Mindful of the deadlines Jamieson outlined, Freeman and other witnesses involved in emergency response stressed the obstacles their colleagues will face in implementing the new system.

The medical field's concerns were not sufficiently taken into account in development of the documents governing the incident-management system, said George Washington University professor Joseph Barbera, co-director of the university's Institute for Crisis, Disaster and Risk Management. Barbera said the new system is based on firefighting procedures and was altered to address police and firefighter, but not medical, concerns.

"For many medical professionals reading NIMS, the language, concepts and inherent value are not intuitively obvious or clearly presented," he said.

"The decision to establish a National Incident Management System must be applauded," Barbera said. "The development process used in creating the NIMS document, however, was not as open to professional input as many of us would have preferred. It is particularly unclear whether the NIMS development process provided a full hearing for the concerns and issues of acute-care medical and hospital professionals."

Barbera participated in the responses to the 1995 Oklahoma City bombing and the Sept. 11, 2001, attacks and was chairman of the District of Columbia Hospital Association Emergency Preparedness Committee at the time of the 2001 anthrax mailings. He said the latter incident showed the need for the National Incident Management System.

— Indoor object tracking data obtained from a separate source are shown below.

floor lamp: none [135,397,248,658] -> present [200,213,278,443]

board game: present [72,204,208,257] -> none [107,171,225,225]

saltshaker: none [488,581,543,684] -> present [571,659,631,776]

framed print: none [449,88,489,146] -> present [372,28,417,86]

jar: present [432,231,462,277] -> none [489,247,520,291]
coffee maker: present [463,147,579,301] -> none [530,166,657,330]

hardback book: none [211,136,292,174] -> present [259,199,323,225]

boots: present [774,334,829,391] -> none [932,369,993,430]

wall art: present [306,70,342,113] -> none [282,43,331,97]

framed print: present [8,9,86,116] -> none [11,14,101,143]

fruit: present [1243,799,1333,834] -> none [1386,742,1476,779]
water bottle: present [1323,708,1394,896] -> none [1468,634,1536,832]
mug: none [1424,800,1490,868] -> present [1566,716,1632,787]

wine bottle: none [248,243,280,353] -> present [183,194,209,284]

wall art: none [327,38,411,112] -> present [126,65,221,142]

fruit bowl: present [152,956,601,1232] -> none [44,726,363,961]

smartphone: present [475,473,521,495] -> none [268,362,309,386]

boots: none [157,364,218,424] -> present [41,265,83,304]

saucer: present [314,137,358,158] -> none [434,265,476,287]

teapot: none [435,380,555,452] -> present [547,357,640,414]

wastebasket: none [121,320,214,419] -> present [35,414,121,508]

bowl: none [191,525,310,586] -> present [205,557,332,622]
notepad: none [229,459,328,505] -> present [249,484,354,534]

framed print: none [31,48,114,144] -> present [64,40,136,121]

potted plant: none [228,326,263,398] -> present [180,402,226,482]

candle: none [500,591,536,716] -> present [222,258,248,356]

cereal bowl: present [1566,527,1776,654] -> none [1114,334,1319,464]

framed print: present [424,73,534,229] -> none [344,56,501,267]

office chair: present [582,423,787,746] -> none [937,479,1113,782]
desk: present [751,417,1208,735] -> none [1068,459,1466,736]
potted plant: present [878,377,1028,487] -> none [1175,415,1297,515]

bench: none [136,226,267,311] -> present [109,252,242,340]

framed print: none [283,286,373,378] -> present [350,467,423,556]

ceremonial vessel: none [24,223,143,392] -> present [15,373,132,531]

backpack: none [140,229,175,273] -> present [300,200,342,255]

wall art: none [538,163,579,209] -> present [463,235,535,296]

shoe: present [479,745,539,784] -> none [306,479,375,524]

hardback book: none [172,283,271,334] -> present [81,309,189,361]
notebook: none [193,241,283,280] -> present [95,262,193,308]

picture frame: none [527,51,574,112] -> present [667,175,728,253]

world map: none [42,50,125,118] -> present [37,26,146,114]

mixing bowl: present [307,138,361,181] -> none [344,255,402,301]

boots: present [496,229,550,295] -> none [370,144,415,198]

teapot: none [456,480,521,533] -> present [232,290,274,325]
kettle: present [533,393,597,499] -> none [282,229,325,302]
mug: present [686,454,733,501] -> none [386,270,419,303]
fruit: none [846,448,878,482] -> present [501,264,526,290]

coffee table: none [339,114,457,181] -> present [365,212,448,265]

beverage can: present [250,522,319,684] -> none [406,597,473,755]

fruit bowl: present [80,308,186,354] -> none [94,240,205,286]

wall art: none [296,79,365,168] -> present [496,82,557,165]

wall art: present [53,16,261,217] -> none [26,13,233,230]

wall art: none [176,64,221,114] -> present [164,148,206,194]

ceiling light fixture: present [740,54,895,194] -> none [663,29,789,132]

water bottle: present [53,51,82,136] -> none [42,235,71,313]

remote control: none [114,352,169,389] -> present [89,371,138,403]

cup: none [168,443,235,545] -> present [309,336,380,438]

"The anthrax incident demonstrated that the capabilities to effectively manage a large-scale, complex and rapidly moving health event were lacking, especially compared with the management success at an equally complex Pentagon response a month earlier," Barbera said.

"The central feature in the failures of the 2001 anthrax incident in the national capital area, in my professional opinion, was the absence of effective national incident-management systems at the local, state and federal levels," Barbera said. "The adoption of the National Incident Management System, NIMS, if properly managed, will address this important gap in medical and public-health preparedness."

Police would be at a disadvantage relative to fire and medical personnel, since the latter are both better equipped and more familiar with overarching incident-command systems, said National Director of Legislative Affairs Steve Lenkart of the International Brotherhood of Police Officers. Lenkart called for more money for police departments to help bridge the gap.

"The federal preparedness grant system should expect to spend money on these deficiencies, perhaps disproportionately to other entities, and allow extra time to incorporate the principles of NIMS and ICS into their procedures," Lenkart said. "It serves no purpose to involve police officers in a system where they will be handicapped by a lower level of training and equipment, backed up by deficient policies and a lack of funding."